Could you write out, word for word, each line from the one containing "Yield, 220 ml" to the last line of the data below, both included and nothing more?

======== GIVEN INFORMATION ========

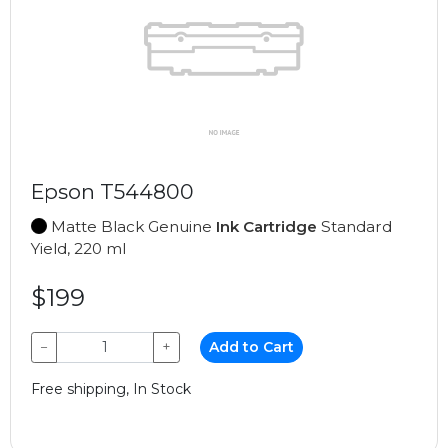
Epson T544800
Matte Black Genuine
Ink Cartridge
Standard
Yield, 220 ml
$199
−
+
Add to Cart
Free shipping, In Stock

========

## EXERCISE ANSWER:
Yield, 220 ml
$199
−
+
Add to Cart
Free shipping, In Stock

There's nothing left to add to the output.